It’s unsettling how history finds ways to echo. Watching Elon Musk—a fellow South African, I’m less than thrilled to say—make headlines over the past week for reportedly considering offering $100 million to Nigel Farage’s Reform Party feels like stepping back into a history I hoped we’d long left behind. Musk, whose immense wealth and political influence already helped amplify Donald Trump’s divisive rhetoric in the United States, seems poised to double down on supporting figures who traffic in exclusionary ideologies.
For me, this isn’t just another political headline; it’s personal. Growing up under apartheid in South Africa, I witnessed firsthand how nationalism, masquerading as patriotism, fractured a society and poisoned its future. What I see in Musk’s actions today reminds me of the same hollow rhetoric I heard as a child—words that whispered, “We’re better than them,” and inevitably led to violence, exclusion, and oppression. As nationalism rears its head once more in the UK and beyond, it’s impossible not to reflect on the lessons of apartheid and the scars it left behind.

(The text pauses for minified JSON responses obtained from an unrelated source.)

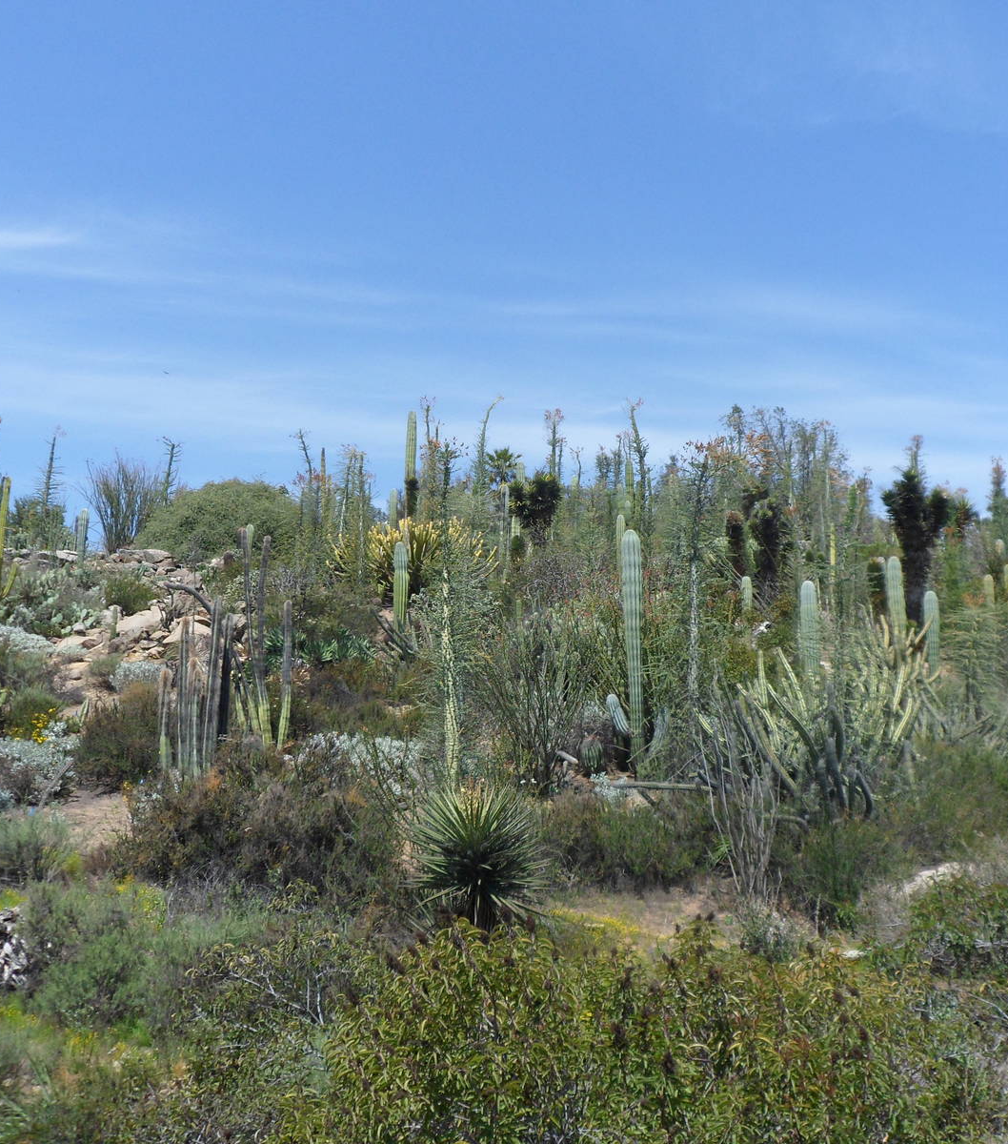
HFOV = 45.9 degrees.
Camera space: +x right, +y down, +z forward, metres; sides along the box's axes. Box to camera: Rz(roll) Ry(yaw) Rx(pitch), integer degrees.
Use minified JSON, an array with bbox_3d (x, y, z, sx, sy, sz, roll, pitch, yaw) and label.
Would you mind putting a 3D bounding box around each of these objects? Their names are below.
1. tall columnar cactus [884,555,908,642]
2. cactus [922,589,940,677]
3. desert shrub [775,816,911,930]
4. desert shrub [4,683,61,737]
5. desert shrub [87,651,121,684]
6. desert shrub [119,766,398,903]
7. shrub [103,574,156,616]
[{"bbox_3d":[8.071,0.638,24.500,0.334,1.959,0.334,-3,-11,18],"label":"tall columnar cactus"},{"bbox_3d":[8.448,1.234,23.500,0.226,1.772,0.226,-4,-11,20],"label":"cactus"},{"bbox_3d":[3.523,3.131,12.400,1.363,1.159,1.227,-3,-11,15],"label":"desert shrub"},{"bbox_3d":[-7.127,2.090,18.000,0.807,0.808,0.767,4,-11,-21],"label":"desert shrub"},{"bbox_3d":[-6.898,1.642,20.500,0.566,0.555,0.566,3,-11,-18],"label":"desert shrub"},{"bbox_3d":[-2.970,3.165,14.393,3.388,1.575,2.200,2,-9,-11],"label":"desert shrub"},{"bbox_3d":[-8.766,0.529,27.871,1.256,0.954,1.150,3,-9,-17],"label":"shrub"}]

Extract from Bear Necessities of Politics and Power: Decoding the Chaos of Modern Politics, One Ideology at a Time.
Growing up in South Africa under the latter years of the National Party’s rule was like living in a world meticulously curated by a propagandist who had mastered the art of stark contrast—black and white, literally and figuratively. No room for grey, no space for doubt. Apartheid wasn’t just about keeping people apart; it was nationalism at its most grotesque—stitched together with fear and a bloated sense of superiority, paraded as “patriotism.” It wasn’t enough to simply love your country; you had to believe that one group was inherently superior to all others, that one race had the inalienable right to rule. Nationalism didn’t just thrive under apartheid—it was the blood coursing through the regime’s veins.